Neither party addresses the
position of individual respondent Gregory Frank Laetsch, but the court
allows the joinder of the individual into the arbitration proceedings, as
applicable. (JSM Tuscany, LLC v. Superior
Court (2011)
193 Cal.App.4th 1222, 1237; Crowley
Maritime Corp. v. Boston Old Colony Ins. Co. (2008) 158 Cal.App.4th
1061, 1070 [Under equitable estoppel, a party cannot avoid participation in
arbitration, where the party received “a direct benefit
under the contract containing an arbitration clause…”]; Boucher v.

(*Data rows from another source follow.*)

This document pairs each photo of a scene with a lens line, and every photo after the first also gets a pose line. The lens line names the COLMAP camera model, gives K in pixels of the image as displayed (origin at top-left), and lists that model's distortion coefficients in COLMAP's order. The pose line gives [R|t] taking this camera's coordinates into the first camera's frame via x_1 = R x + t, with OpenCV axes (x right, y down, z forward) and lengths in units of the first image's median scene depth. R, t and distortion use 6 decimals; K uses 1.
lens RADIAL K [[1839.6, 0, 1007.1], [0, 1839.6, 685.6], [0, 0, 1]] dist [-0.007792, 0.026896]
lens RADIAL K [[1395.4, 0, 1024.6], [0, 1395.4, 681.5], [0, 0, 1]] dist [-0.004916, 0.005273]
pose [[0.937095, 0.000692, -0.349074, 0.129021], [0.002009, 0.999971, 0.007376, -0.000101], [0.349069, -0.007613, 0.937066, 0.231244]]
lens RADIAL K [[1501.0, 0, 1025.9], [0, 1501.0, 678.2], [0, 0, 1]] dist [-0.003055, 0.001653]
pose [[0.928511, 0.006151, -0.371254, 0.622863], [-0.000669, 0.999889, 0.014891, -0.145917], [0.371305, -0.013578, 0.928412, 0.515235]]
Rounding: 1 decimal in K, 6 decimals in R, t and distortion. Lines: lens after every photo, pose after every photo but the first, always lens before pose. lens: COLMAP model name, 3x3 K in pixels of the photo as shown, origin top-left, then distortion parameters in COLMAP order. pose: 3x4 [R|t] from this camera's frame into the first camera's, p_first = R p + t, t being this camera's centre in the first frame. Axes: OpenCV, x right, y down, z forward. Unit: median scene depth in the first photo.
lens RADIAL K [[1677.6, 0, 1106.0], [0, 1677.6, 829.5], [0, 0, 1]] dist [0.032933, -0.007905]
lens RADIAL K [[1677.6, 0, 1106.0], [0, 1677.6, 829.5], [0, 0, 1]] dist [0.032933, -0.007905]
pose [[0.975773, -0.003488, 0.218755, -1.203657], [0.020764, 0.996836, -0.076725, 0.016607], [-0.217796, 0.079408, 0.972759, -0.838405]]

Alliance Title Co, Inc. (2005) 127 Cal.App.4th 262, 271).)
The court
therefore orders the case to FINRA arbitration first, and stays the JAMS
arbitration pending completion of the FINRA proceeding. Upon completion of the
FINRA arbitration, the parties will commence the JAMS arbitration. Nothing in
this order invites a second review by JAMS to reconsider any positions
determined by FINRA, but the JAMS arbitrator may consider any potential
crossover issues as necessary for resolution of the employment claims with the
intention of avoiding a conflicting ruling. No motion to confirm or challenge
the arbitration award will be considered during the stay of the FINRA
proceeding and until after the completion of BOTH arbitration proceedings
(FINRA and JAMS). The entire action will be stayed pending the completion of
all arbitrations.
Respondents to give notice to all parties.